Nellie considered it. “Well, the squire and Lady Ingham are here at least once a week,” she said. “The rector and his wife. The doctor is in and out—his mother used to come, too, but she passed on shortly after my lady and I came here—oh, and that night, the duke had guests. Two gents from Town. One was a barrister—Sir somebody-er-other. The other was his nephew—Lord something—kin through his first wife.”

“I am sure Coggins will know their names,” said Kemble. “Well! That’s that, then. Thank you, Mrs. Waters. Shall we finish our tea?”

Just then, there was a little scream further down the flagstone passage. Nellie scowled and yanked the door wide. “That would be Jane from the scullery,” she said darkly. “Poor child. Somebody ought to geld that devil.”

She moved as if to march down to the scullery, but Kemble laid a restraining hand on her arm. “Oh, no, Mrs. Waters,” he said sweetly. “
Do
permit me.”

 

They were eight to dinner that evening. Gareth tried not to stare down the table at Antonia, who had worn a dark purple gown cut just off her shoulders, which showed her elegant, swanlike throat to great advantage. He failed, of course, and barely attended Reverend Hamm’s long-winded discourse on the importance of philanthropy amongst the upper classes.

Mrs. Hamm was a pretty, vibrant brunette who did her best to offset her husband’s plodding demeanor with her ability to draw others into the conversation. Nonetheless, her status as a clergyman’s wife put her off limits for Rothewell’s more aggressive flirtations. The baron therefore fell into a bit of a funk from which no amount of cajoling could stir him.

As the meal was ending, Antonia ordered coffee be prepared for the large withdrawing room while the gentlemen enjoyed their port. As the ladies filed from the room, laughing amongst themselves, Gareth saw Antonia cast one last parting glance in his direction. It was a look which was both sweet and yet remarkably knowing. He felt his knees go a little weak. It was a very bad sign.

I am strong, Gabriel,
she had said at Knollwood.
Do not underestimate me.

He did not. In truth, he was beginning to fear she might have the strength to fell him. But it would be she who came away unsatisfied in the end, he feared. Whatever the truth about Antonia and Warneham, Gareth was beginning to care deeply for her. He had found himself telling her things he had never before shared with anyone—not since Luke Neville had saved his sorry hide and set him on the path toward making something of himself.

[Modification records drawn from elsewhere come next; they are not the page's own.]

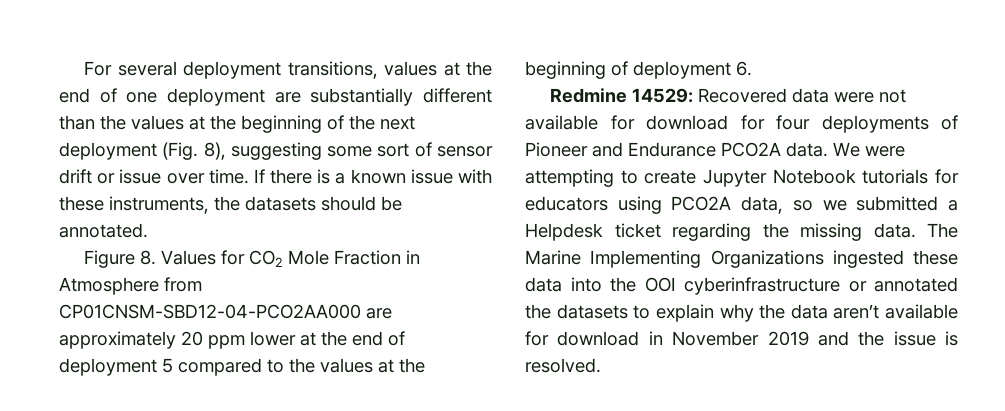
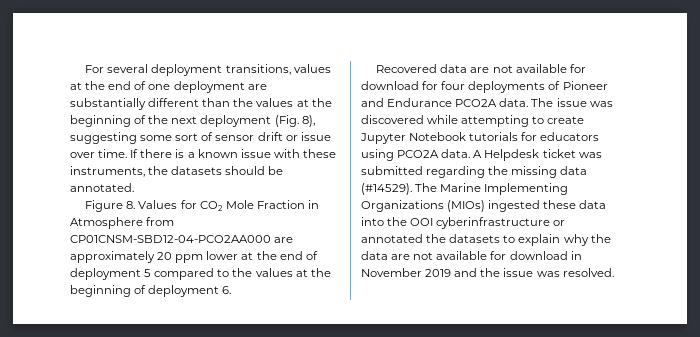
[550,88,694,103] Redmine 14529: -> (232, 290) none
[834,92,875,103] were -> [470,67,490,73] are
[833,142,905,157] We were -> [531,98,613,107] [361,115,459,124] The issue was discovered while
[741,196,958,214] [525,223,661,241] data, so we submitted a Helpdesk ticket -> [441,149,602,161] [361,166,423,175] data. A Helpdesk ticket was submitted
[873,223,916,238] data. -> [560,166,588,175] [361,183,412,195] data (#14529).
(824, 259) none -> [447,200,486,212] (MIOs)
[833,304,880,319] aren’t -> [391,252,434,260] are not
[945,331,958,346] is -> [536,271,560,277] was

But sharing a few sad details of one’s life was not intimacy, and Gabriel was not foolish enough to think it was. Perhaps that was what he had liked about Xanthia. She’d never asked him anything about his past. Perhaps Luke had quietly told her all she had needed to know. And perhaps it had been that knowledge which had held her back from a real commitment to him. Or perhaps she simply had not cared about old history. Xanthia was that rare sort of woman—one who did not live and die by her emotions. She was cool-headed and—it had often seemed to him—cool-hearted.

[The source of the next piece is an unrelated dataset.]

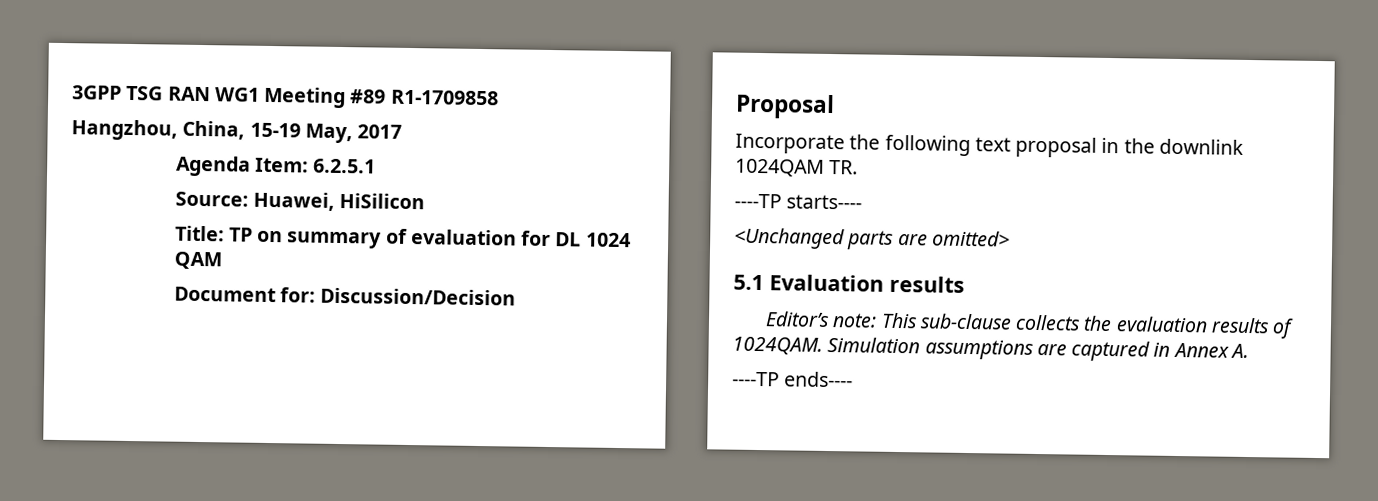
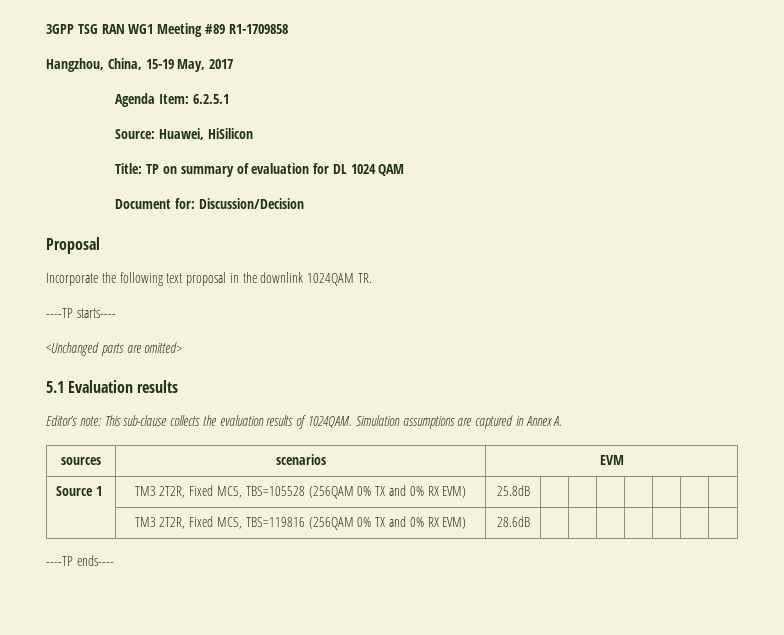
(1249, 351) none -> [61,457,101,465] [275,454,326,465] [599,455,624,465] [56,486,103,496] [134,485,467,499] [496,485,530,496] [134,516,467,530] [496,516,530,527] // sources | scenarios | EVM // Source 1 | TM3 2T2R, Fixed MCS, TBS=105528 (256QAM 0% TX and 0% RX EVM) | 25.8dB | | | | | | | // | TM3 2T2R, Fixed MCS, TBS=119816 (256QAM 0% TX and 0% RX EVM) | 28.6dB | | | | | | |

Antonia was neither. Gareth could already sense that she was the sort of woman who wore her heart on her sleeve. When Antonia fell in love, it would be deeply, heedlessly so, and she would need to share every aspect of life with her lover. He only prayed she did not fall deeply in love with him. She would need the sort of intimacy which was beyond him, for there were too many things he could not bear to share with anyone. And the last thing Antonia needed was to be trapped in another empty marriage.

The door was closed now, and Gareth had lost his taste for port. Rothewell had lit an odiferous cheroot, and Dr. Osborne was chiding him for it. Rothewell’s eyes had gone dark, a clear sign he was in one of his bleak moods.